Housing Prices Rise in Major Cities Worldwide
The Newsweek article below tells us the story of rising housing prices in the major cities around the world and sites those who say the international housing market in the super wealthy center cities of the world looks nowhere near coming to an end. Though the authors set the piece in Manhattan, they tell readers that the international housing boom is not limited to traditionally wealthy countries. The fastest growing housing markets are in rapidly urbanizing places like Shanghai and Mumbai, where "prime-real-estate prices shot up by 90 percent in 2006".
The steady boom is fueled by capital from the high-end service industries, like banking and insurance. The authors write that these mostly highly paid service workers have a disproportionate effect on the property prices of cities world wide. They write, "there is now a class of property buyer who can collect pied-Ã -terre apartments in Paris and Buenos Aires the way the merely wealthy collect cars or wine."
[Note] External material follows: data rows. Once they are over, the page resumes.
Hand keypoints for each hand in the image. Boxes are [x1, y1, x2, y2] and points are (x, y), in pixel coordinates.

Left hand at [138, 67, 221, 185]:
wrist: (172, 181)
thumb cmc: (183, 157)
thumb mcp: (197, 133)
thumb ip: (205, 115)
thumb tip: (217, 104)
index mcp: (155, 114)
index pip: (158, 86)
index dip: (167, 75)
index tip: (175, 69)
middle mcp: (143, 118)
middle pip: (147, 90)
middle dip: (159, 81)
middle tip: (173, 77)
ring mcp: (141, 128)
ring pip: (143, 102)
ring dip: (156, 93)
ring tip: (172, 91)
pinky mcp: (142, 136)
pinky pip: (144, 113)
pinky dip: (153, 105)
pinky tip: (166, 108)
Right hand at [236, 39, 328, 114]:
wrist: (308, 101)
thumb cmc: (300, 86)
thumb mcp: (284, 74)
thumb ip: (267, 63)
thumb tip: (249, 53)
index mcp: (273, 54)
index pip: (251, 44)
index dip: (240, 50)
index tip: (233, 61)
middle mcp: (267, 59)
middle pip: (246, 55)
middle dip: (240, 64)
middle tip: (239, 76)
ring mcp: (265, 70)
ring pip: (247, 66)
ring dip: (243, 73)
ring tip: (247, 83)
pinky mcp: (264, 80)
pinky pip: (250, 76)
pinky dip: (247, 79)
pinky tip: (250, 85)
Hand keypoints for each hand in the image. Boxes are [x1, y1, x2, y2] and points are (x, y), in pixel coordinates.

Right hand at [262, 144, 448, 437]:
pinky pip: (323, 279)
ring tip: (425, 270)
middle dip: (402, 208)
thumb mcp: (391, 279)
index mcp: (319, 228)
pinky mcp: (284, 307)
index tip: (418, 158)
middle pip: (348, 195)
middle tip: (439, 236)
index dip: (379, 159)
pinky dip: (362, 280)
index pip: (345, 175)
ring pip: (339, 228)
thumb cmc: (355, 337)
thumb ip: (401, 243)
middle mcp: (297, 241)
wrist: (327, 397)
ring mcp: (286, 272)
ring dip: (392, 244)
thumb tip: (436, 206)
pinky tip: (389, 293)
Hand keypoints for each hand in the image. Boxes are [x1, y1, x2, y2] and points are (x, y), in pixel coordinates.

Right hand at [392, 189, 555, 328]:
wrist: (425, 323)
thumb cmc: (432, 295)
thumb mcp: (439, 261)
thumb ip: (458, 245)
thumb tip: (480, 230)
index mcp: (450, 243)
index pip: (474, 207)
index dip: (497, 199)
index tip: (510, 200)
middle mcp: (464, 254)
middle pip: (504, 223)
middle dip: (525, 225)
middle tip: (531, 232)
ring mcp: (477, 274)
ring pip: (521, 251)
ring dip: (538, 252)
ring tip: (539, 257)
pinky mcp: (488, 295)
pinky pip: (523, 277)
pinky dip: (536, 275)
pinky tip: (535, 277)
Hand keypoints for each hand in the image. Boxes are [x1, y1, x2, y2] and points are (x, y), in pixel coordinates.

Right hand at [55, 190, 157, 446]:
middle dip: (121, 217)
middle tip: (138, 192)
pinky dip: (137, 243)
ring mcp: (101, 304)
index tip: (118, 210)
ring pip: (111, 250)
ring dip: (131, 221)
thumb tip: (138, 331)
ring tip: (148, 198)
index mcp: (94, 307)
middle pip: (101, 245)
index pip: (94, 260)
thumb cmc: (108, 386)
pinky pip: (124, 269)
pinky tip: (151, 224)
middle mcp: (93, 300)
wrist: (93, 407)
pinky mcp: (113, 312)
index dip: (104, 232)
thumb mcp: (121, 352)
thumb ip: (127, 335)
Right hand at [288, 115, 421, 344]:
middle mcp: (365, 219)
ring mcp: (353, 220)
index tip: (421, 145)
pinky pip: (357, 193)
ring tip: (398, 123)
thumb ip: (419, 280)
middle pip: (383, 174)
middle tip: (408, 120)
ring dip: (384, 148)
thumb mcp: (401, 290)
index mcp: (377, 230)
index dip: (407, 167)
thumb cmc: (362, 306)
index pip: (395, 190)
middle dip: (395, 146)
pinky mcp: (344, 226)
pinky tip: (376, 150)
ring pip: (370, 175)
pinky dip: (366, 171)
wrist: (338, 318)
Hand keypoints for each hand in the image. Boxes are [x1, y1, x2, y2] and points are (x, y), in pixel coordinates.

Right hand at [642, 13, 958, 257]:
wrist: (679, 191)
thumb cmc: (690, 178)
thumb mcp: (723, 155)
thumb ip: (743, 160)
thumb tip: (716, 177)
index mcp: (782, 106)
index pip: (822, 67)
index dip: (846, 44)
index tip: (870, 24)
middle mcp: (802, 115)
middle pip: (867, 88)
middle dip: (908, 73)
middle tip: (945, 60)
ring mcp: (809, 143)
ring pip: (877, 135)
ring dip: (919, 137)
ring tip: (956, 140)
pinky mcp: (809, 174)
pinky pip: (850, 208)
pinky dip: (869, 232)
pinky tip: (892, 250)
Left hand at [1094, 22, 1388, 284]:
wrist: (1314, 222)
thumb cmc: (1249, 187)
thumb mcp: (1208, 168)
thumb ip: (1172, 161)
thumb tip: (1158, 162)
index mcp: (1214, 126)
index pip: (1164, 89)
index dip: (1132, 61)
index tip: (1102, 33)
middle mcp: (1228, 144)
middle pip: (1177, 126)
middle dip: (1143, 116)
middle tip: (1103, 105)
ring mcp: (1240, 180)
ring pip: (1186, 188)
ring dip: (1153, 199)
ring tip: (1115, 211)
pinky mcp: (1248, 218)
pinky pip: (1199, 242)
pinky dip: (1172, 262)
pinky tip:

http://www.msnbc.msn.com/id/17553511/site/newsweek/
Yet the glitz and glamour of jet-setting property owners with million dollar flats in all continents, is only one face of globalization. In his book, Planet of Slums, Mike Davis tells us that for the first time in history most of the world' population lives in urban centers and by 2030, the population of those living in cities will constitute 5/8 of the worlds population. Urbanization is not, however, synonymous with economic growth. Instead, the growth of cities around the globe is characterized by poverty, displacement and a need to find work.
A large majority of people who will inhabit these cities will be working poor, many of whom will be completely ‘redundant’ in the world economy, left to make a living inside of a massive underground economy. While many cities spend most of their money developing and planning to attract wealth to their centers, there is no preparation for services for the rest of the population. Currently, one billion people live in slums surrounding the major financial centers of the world, in homes without light or water, erected from cardboard, plastic and cement blocks. "Instead of cities of light soaring toward heaven," writes Davis, "much of the twenty first century urban world squats in squalor, surrounded by pollution, excrement, and decay."